Duorin https://www.duorin.com

An AI styling assistant that turns wardrobe, weather, calendar, and preference signals into daily outfit decisions users can trust.

Role
Product Designer (Design + Build)
Duration
Dec 2025 – Present
Design + Build
Figma (flows, system design) · React Native · Expo · FastAPI · PostgreSQL · Redis · AI-assisted decision logic
Leadership
Led a cross-functional team of 6 across engineering, ML, and growth
Team icon6-person teamBeta users icon43 beta users

Why Duorin Exists

Most styling products treat fashion as an inspiration problem. They generate endless outfit ideas, yet rarely answer the one question people have before leaving home: "What should I wear today?"

Duorin takes a different approach, combining wardrobe, weather, calendar, preferences, and styling intelligence into one daily decision instead of more inspiration.

The Product Bet

A useful AI stylist needs more than image generation. It has to understand the user's wardrobe, personal style, daily context, and the situations they dress for. Duorin was built on one principle: better context creates better decisions.

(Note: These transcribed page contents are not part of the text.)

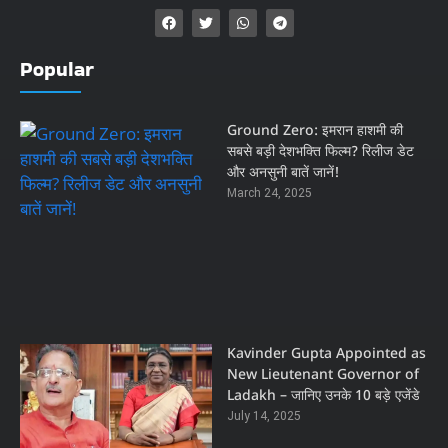
Popular
Ground Zero: इमरान हाशमी की
सबसे बड़ी देशभक्ति फिल्म? रिलीज डेट
और अनसुनी बातें जानें!
March 24, 2025
Kavinder Gupta Appointed as
New Lieutenant Governor of
Ladakh – जानिए उनके 10 बड़े एजेंडे
July 14, 2025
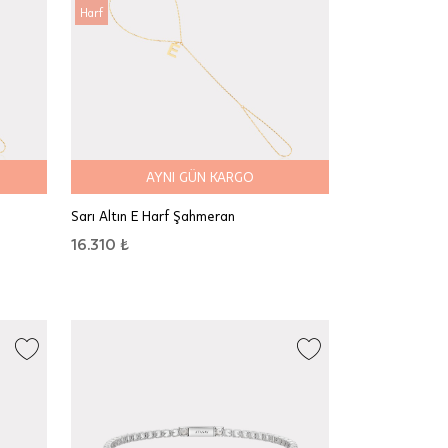
Harf
AYNI GÜN KARGO
Sarı Altın E Harf Şahmeran
16.310 ₺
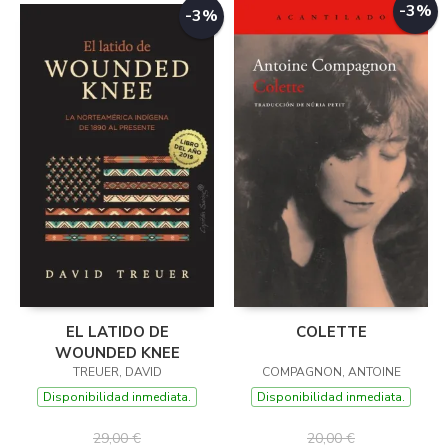
-3%
-3%
EL LATIDO DE
COLETTE
WOUNDED KNEE
TREUER, DAVID
COMPAGNON, ANTOINE
Disponibilidad inmediata.
Disponibilidad inmediata.
29,00 €
20,00 €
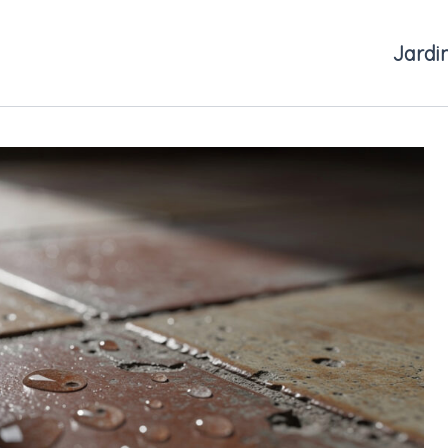
Jardi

Context matters more than more recommendations.

What Duorin Understands

Before making a recommendation, Duorin combines multiple signals about the user and their day.

Wardrobe

Everything the user already owns.

Weather

What is appropriate today.

Calendar*

Where the user is going.

Preferences

Personal taste and style.

Body Signals

Fit, silhouette and undertones.

Styling Knowledge

Fashion rules, garment compatibility and colour theory.

Building the Wardrobe Intelligence Layer

Before Duorin could reason about weather, calendar, or taste, it needed a clear picture of what the user already owned. That meant turning messy fashion images into structured garment data the system could work with.

1

Image Input

User uploads or saves a fashion image.

2

Garment Isolation

The system cleans the image and separates the clothing item from the original photo.

3

Attribute Detection

The item is analyzed for type, color, material, pattern, sleeve, neckline, and fit.

4

Wardrobe Intelligence

The structured item becomes usable for matching, gap detection, and outfit generation.

Hand-drawn notebook sketch of image cleaning and wardrobe analysis pipeline from inspiration image to structured garment data
Early system sketch exploring how unstructured fashion images become structured wardrobe intelligence.

Product Evolution

Before

Duorin stylist verdict screen evaluating a single shirt with score and Must Buy recommendation

After

From evaluating individual garments to recommending complete, context-aware outfits.

Final Product

Three moments define the final experience.

Wardrobe Intelligence

Transforms raw fashion images into wardrobe-ready data.

Stylist Verdict

Evaluates garments before they enter the wardrobe.

Daily Outfit Recommendation

Generates a few context-aware outfits for the day.

Privacy by Design

Duorin uses calendar context to improve outfit recommendations without relying on raw personal data.

Calendar events are interpreted on-device into simple context signals such as occasion, timing, and formality. Only those signals are used to personalize recommendations, keeping personal event details private.

This keeps recommendations personal without exposing users' calendar information.

Reflection

The biggest lesson was not how to improve recommendations.

It was that users trusted explainable decisions more than perfect predictions.

That changed how I think about AI products: the hard part is not generating outputs. It is helping users trust them enough to act.